Lunuganga

I’ve a growing obsession with the life and works of renowned Sri Lankan architect Geoffrey Bawa. Stepping into the Lunuganga Country Estate therefore was quite the thrilling experience.
As the country home and estate of Bawa since the year 1947, it was often used as his muse and experiential grounds for fresh ideas. His idea was to use it to create a tropical version of a European renaissance garden, and hence, has gone through many changes over the years, and its spaces and structures renewed in time. It was here that he toyed with interplay between building and landscape, between inside and outside space.

The Geoffrey Bawa Trust took over the land after his demise in 2003, and offer tours and stays of the estate and its many little country houses. I’d recommend a mid-morning or late afternoon visit (I picked the latter) and a call in advance just to make sure of the timings as they tend to cancel certain timings on occasion.
I’ve known many colleagues and friends to fuss about the difficulty of finding the estate but apply the address into Google Maps and follow it to the tee. There are no signposts anywhere, and no directions along the way — the roads are extremely narrow so I also suggest traveling in a small vehicle. If you happen to be early, the gates will not be opened for you until the exact time of the tour, so be mindful of that and try not to fret as many tend to do. Carry a bottle of water and perhaps a sunhat or small umbrella as the heat can be quite the bummer. Have your cameras and phones on the ready and you’re in for a treat!

As one of Asia’s most prolific, celebrated and influential architects, Bawa embodied tropical living in his works, including at Lunuganga, to the greatest extent. The estate is located on the banks of the Dedduwa Lake, and you’ll find excellent views of it from two ends of the property — a feature that Bawa made possible by lowering the land on one end. He also made changes to the grounds in terms of providing himself more privacy and less disturbance by his neighbours.
The land originally served as a cinnamon plantation during the Dutch perion, and then a rubber plantation during the British period. When Bawa acquired the land, he then designed a rustic bungalow that became his weekend escape, along with its lush enchanting gardens. As his muse, the estate was an experimental ground and you’ll find many resemblances to some of his works in other parts of the island where his architectural creativity flourishes.

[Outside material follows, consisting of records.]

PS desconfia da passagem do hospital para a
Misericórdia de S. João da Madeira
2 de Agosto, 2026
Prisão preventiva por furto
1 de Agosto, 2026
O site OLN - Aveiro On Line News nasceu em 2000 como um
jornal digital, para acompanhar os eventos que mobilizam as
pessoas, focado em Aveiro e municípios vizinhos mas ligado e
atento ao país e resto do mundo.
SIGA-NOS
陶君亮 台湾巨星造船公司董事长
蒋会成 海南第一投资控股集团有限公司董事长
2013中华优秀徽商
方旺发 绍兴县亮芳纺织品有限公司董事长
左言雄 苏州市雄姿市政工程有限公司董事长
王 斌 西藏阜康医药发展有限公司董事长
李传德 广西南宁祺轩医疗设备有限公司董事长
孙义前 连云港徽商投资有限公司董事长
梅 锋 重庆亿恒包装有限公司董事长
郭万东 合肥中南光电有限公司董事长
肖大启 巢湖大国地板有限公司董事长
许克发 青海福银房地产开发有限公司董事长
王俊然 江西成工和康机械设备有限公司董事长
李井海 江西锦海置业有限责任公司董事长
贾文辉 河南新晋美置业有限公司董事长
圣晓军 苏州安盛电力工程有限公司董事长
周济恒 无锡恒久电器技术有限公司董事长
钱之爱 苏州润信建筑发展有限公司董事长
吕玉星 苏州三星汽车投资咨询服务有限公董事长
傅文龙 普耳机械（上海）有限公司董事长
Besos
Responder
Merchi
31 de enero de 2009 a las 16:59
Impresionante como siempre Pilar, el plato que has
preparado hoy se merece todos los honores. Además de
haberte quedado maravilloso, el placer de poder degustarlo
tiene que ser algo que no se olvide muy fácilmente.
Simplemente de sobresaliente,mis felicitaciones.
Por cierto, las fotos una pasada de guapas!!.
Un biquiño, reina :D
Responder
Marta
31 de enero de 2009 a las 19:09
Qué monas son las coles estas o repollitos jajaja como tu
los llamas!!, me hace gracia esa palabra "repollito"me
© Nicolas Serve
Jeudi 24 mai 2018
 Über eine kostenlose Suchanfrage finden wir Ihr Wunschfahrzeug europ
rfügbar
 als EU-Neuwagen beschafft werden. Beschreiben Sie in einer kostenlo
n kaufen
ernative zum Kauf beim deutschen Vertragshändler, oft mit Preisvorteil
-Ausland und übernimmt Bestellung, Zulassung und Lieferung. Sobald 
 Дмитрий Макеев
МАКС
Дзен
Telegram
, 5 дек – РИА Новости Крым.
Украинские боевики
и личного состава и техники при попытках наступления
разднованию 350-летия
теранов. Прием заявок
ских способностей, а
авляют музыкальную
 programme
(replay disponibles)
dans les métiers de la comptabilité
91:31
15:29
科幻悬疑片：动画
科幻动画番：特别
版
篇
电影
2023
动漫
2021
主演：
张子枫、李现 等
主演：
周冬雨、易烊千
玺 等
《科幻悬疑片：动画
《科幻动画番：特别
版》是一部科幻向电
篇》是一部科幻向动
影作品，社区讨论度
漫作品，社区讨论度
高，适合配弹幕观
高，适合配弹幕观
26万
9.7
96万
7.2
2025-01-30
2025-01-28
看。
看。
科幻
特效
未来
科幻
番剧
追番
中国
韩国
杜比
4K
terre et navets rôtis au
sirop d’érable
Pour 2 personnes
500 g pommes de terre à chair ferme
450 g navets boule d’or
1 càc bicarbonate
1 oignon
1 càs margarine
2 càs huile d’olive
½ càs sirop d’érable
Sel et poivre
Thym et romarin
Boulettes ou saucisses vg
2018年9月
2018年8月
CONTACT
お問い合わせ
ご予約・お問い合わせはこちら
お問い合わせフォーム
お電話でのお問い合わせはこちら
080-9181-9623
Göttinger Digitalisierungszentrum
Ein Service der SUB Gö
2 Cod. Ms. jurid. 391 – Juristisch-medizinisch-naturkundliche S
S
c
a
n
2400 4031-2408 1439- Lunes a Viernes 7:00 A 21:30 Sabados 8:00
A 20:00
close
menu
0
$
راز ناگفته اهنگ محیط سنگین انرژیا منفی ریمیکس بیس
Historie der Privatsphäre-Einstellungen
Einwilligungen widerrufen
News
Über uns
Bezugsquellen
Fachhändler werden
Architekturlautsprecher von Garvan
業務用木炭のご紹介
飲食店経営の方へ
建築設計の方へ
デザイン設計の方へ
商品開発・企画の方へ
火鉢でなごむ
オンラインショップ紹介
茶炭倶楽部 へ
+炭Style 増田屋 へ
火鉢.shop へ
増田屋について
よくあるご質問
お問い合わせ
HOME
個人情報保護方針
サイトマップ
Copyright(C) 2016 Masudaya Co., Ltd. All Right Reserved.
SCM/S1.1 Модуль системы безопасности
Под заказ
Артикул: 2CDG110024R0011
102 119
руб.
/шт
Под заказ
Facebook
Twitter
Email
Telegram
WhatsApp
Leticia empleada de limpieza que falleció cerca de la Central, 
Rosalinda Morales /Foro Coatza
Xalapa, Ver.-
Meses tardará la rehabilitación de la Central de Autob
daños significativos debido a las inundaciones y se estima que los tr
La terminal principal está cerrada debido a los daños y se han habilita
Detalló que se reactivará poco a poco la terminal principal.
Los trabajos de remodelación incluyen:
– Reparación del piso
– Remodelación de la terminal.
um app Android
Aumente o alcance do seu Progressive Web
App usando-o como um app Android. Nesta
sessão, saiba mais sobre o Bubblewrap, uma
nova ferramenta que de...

Upon arriving at Lunuganga, its easy to be enthralled by the greenery and tropical folly. Its everywhere, in every form and shape and it can be quite overwhelming. Expansive trees provide a great deal of shade including the occasional cool breeze as you begin the tour. The first bungalow has an age-old checkerboard tile flooring that follows through to the cement slabs on the grounds, and leads to Bawa’s favourite afternoon meal corner, overlooking the lake. A rustic metal bell hang nearby, and you’ll find plenty of these in many parts of the estate — each bell has a distinctive sound, and when rung could be heard throughout gardens — fascinating! Most of the other dotted bungalows across the property have similar architectural features — high ceilings, glass windows, open spaces and a penchant for blending with nature.

You’ll come across many works by artists such as Donald Friend and Laki Senanayake as well as artifacts from Asia and Europe at many intervals of the estate. They add character and charm, an air of flair and a rather European quality to Lunuganga.
The ideology of tropical modernism — the formation of a new architectural identity — was brought to life by none other than Bawa. His vision of blending the outside and the inside, creating open spaces to increase ventilation, where building and environment blend seamlessly together is clearly evident. There’s a sense of serenity at every corner, and I think that is what resonates the most to me about Lunuganga. It feels like being in an enchanting forest; a landscape that almost never ends, greenery as far as the eye can see, fresh cool air and the sounds of little bees and birds not too far away.

An hour or so later, the tour was over, but it’s easy to want to continue to wander across the garden and bask in the lushness. Lunch can be arranged in the main country house (but with prior notice, of course) and many of the other little country abodes have been converted into vacation homes that can be booked for stays.
*Pictures are my own.
Visiting Lunuganga is currently semi-restricted. You could visit their site to check out which dates offer free passes and how you can register.